(Source text)

$\int_{-\infty}^{+\infty} e^{-x^2} dx$ with complex analysis
What follows is a list of solutions that I enjoy, and use complex analysis either implicitly or explicitly. I will update the list as I come up with more. (Note: Solution 4 is my favorite, and is completely complex analysis oriented. I also quite like Solution 6.)
First, let $u=x^{2}$, $du=2xdx$. Then our integral becomes $$\int_{-\infty}^\infty e^{-x^2}dx=\int_{0}^{\infty}u^{-\frac{1}{2}}e^{-u}du=\Gamma\left(\frac{1}{2}\right).$$ where $\Gamma(s)$ is the Gamma function.

(End Source text)

Check your understanding:
a – In the post on evaluating the Gaussian integral with complex analysis, which solution does the writer call their favorite?
b – Carry on the post about the Gaussian integral, picking up right after its last sentence.

(Raw data)

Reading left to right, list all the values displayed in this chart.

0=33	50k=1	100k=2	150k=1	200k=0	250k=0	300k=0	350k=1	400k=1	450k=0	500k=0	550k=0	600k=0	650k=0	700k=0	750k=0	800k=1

(End Raw data)

Task-by-task outputs:
a – Solution 4

b –
Solution 1: Since $$\Gamma(1-s)\Gamma(s)=\frac{\pi}{\sin\pi s}$$ for all complex $s$, we conclude $$\Gamma\left(\frac{1}{2}\right)=\sqrt{\pi}.$$
Solution 2: Recall the Beta function, $$\text{B}(x,y)=\int_{0}^{1}t^{x-1}(1-t)^{y-1}dt=\frac{\Gamma(x)\Gamma(y)}{\Gamma(x+y)}.$$ Setting $x=y=\frac{1}{2}$ we have
$$ \left(\Gamma\left(\frac{1}{2}\right)\right)^{2}=\int_{0}^{1}\frac{1}{\sqrt{t(1-t)}}dt.$$
To evaluate this, set $t=\sin^{2}(x)$ to find $$\left(\Gamma\left(\frac{1}{2}\right)\right)^{2}=\int_{0}^{\frac{\pi}{2}}\frac{2\sin x\cos x}{\sin x\cos x}dt=\pi.$$ Alternatively, we could evaluate the last integral by choosing branch's such that the integrand is analytic on $\mathbb{C}-[0,1]$ and then integrating around this cut. (The residue then comes from the residue at infinity)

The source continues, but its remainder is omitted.